Namun, dari tawa dan obrolan kopi yang awalnya hanya berputar di meja lapau, lahirlah ide ke arah lain yaitu touring motor. Seperti kopi yang tak pernah basi, begitu juga semangat mereka untuk menjelajah. Maka lahirlah gagasan: “Kalau kita bisa duduk bareng tiap hari, kenapa enggak jalan bareng juga?”
Dari “Ota Lapau ke Raun Sabalik” dengan Motor
Komunitas Lapau Mak Apuak bukan komunitas motor biasa. Mereka tidak mengenakan seragam mahal atau berkendara dengan motor gede berdecit. Tapi semangat kebersamaan dan keceriaan yang mereka bawa bisa jadi menyaingi klub motor manapun. Touring bagi mereka bukan soal kecepatan atau destinasi mewah, melainkan tentang cerita yang bisa ditertawakan saat berhenti untuk makan bersama “nasi batungkuih daun” dari masing-masing istri tercinta atau minum di warung pinggir jalan. Termasuk juga tentang saran arah yang lebih sering salah tapi seru, dan tentang surat ijin touring dari istri.

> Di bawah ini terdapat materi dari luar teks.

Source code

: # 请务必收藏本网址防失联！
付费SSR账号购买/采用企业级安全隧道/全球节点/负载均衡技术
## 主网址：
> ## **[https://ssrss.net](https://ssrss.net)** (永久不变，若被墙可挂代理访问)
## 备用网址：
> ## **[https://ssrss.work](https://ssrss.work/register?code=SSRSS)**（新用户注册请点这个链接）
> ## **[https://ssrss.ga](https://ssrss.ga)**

Dari perjalanan itulah muncul kebutuhan akan aturan, karena cara membawa motor dalam rombongan tetap perlu etika. Maka mereka mulai merumuskan “kode etik touring” versi Mak Apuak yakni datang tepat waktu, briefing dulu sebelum jalan, jangan saling salip, dan jangan terlalu banyak bawa barang. Tapi yang terpenting adalah bawa “Nasi Batungkuih Daun” dari rumah dan tetap bawa humor khas lapau, karena tanpa tawa, touring hanya jadi perjalanan biasa.
Kini, Komunitas Lapau Mak Apuak bukan hanya dikenal sebagai komunitas nongkrong, tapi juga sebagai kelompok yang aktif touring dan menyebar semangat solidaritas. Setiap perjalanan mereka menjadi bentuk nyata bahwa persahabatan bisa dimulai dari secangkir kopi dan berkembang menjadi komunitas yang menginspirasi.
Mak Apuak adalah tokoh sentral sekaligus simbol kehangatan komunitas ini. Mungkin tidak ikut semua touring karena harus jaga lapau, tapi ceritanya selalu ikut. Dan tiap kali rombongan kembali dari perjalanan, cerita mereka akan kembali tumpah ruah di meja-meja kopi warung itu. Dengan gelak tawa, dengan aroma kopi, dan dengan cinta yang sederhana tapi tulus.
Jadi, kalau kamu merasa penat, ingin tempat bercerita, atau sekadar cari kawan ngopi dan jalan-jalan, datang saja ke Lapau Mak Apuak di belakang Dinas Pertanian Agam. Siapa tahu, kamu bukan cuma dapat teman baru, tapi juga jalan hidup baru di atas motor dengan sahabat-sahabat baru.